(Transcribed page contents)
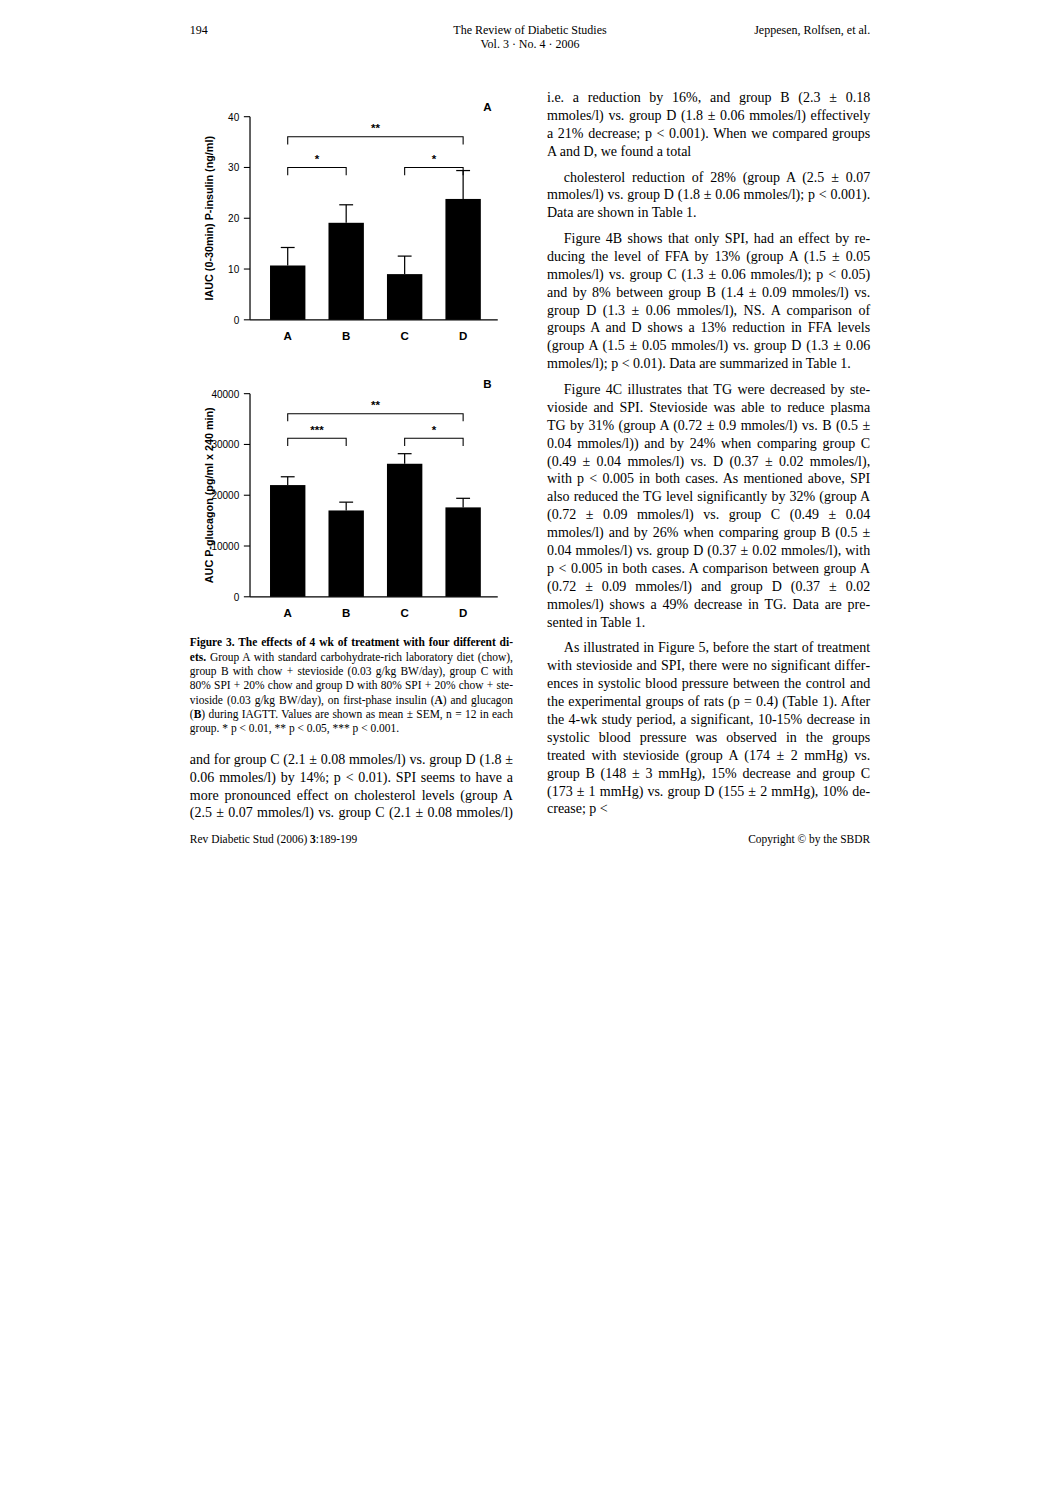194
The Review of Diabetic Studies
Vol. 3 · No. 4 · 2006
Jeppesen, Rolfsen, et al.
A 0 10 20 30 40 IAUC (0-30min) P-insulin (ng/ml) A B C D ** * * B 0 10000 20000 30000 40000 AUC P-glucagon (pg/ml x 240 min) A B C D ** *** *
Figure 3. The effects of 4 wk of treatment with four different diets. Group A with standard carbohydrate-rich laboratory diet (chow), group B with chow + stevioside (0.03 g/kg BW/day), group C with 80% SPI + 20% chow and group D with 80% SPI + 20% chow + stevioside (0.03 g/kg BW/day), on first-phase insulin (A) and glucagon (B) during IAGTT. Values are shown as mean ± SEM, n = 12 in each group. * p < 0.01, ** p < 0.05, *** p < 0.001.
and for group C (2.1 ± 0.08 mmoles/l) vs. group D (1.8 ± 0.06 mmoles/l) by 14%; p < 0.01). SPI seems to have a more pronounced effect on cholesterol levels (group A (2.5 ± 0.07 mmoles/l) vs. group C (2.1 ± 0.08 mmoles/l) i.e. a reduction by 16%, and group B (2.3 ± 0.18 mmoles/l) vs. group D (1.8 ± 0.06 mmoles/l) effectively a 21% decrease; p < 0.001). When we compared groups A and D, we found a total
cholesterol reduction of 28% (group A (2.5 ± 0.07 mmoles/l) vs. group D (1.8 ± 0.06 mmoles/l); p < 0.001). Data are shown in Table 1.
Figure 4B shows that only SPI, had an effect by reducing the level of FFA by 13% (group A (1.5 ± 0.05 mmoles/l) vs. group C (1.3 ± 0.06 mmoles/l); p < 0.05) and by 8% between group B (1.4 ± 0.09 mmoles/l) vs. group D (1.3 ± 0.06 mmoles/l), NS. A comparison of groups A and D shows a 13% reduction in FFA levels (group A (1.5 ± 0.05 mmoles/l) vs. group D (1.3 ± 0.06 mmoles/l); p < 0.01). Data are summarized in Table 1.
Figure 4C illustrates that TG were decreased by stevioside and SPI. Stevioside was able to reduce plasma TG by 31% (group A (0.72 ± 0.9 mmoles/l) vs. B (0.5 ± 0.04 mmoles/l)) and by 24% when comparing group C (0.49 ± 0.04 mmoles/l) vs. D (0.37 ± 0.02 mmoles/l), with p < 0.005 in both cases. As mentioned above, SPI also reduced the TG level significantly by 32% (group A (0.72 ± 0.09 mmoles/l) vs. group C (0.49 ± 0.04 mmoles/l) and by 26% when comparing group B (0.5 ± 0.04 mmoles/l) vs. group D (0.37 ± 0.02 mmoles/l), with p < 0.005 in both cases. A comparison between group A (0.72 ± 0.09 mmoles/l) and group D (0.37 ± 0.02 mmoles/l) shows a 49% decrease in TG. Data are presented in Table 1.
As illustrated in Figure 5, before the start of treatment with stevioside and SPI, there were no significant differences in systolic blood pressure between the control and the experimental groups of rats (p = 0.4) (Table 1). After the 4-wk study period, a significant, 10-15% decrease in systolic blood pressure was observed in the groups treated with stevioside (group A (174 ± 2 mmHg) vs. group B (148 ± 3 mmHg), 15% decrease and group C (173 ± 1 mmHg) vs. group D (155 ± 2 mmHg), 10% decrease; p <
Rev Diabetic Stud (2006) 3:189-199
Copyright © by the SBDR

> **Problem**
Please quote exactly the run of lines that starts the entries and ends at the line containing "cholesterol reduction of", leaving out every picture.

> **Answer box**
194
The Review of Diabetic Studies
Vol. 3 · No. 4 · 2006
Jeppesen, Rolfsen, et al.
A 0 10 20 30 40 IAUC (0-30min) P-insulin (ng/ml) A B C D ** * * B 0 10000 20000 30000 40000 AUC P-glucagon (pg/ml x 240 min) A B C D ** *** *
Figure 3. The effects of 4 wk of treatment with four different diets. Group A with standard carbohydrate-rich laboratory diet (chow), group B with chow + stevioside (0.03 g/kg BW/day), group C with 80% SPI + 20% chow and group D with 80% SPI + 20% chow + stevioside (0.03 g/kg BW/day), on first-phase insulin (A) and glucagon (B) during IAGTT. Values are shown as mean ± SEM, n = 12 in each group. * p < 0.01, ** p < 0.05, *** p < 0.001.
and for group C (2.1 ± 0.08 mmoles/l) vs. group D (1.8 ± 0.06 mmoles/l) by 14%; p < 0.01). SPI seems to have a more pronounced effect on cholesterol levels (group A (2.5 ± 0.07 mmoles/l) vs. group C (2.1 ± 0.08 mmoles/l) i.e. a reduction by 16%, and group B (2.3 ± 0.18 mmoles/l) vs. group D (1.8 ± 0.06 mmoles/l) effectively a 21% decrease; p < 0.001). When we compared groups A and D, we found a total
cholesterol reduction of 28% (group A (2.5 ± 0.07 mmoles/l) vs. group D (1.8 ± 0.06 mmoles/l); p < 0.001). Data are shown in Table 1.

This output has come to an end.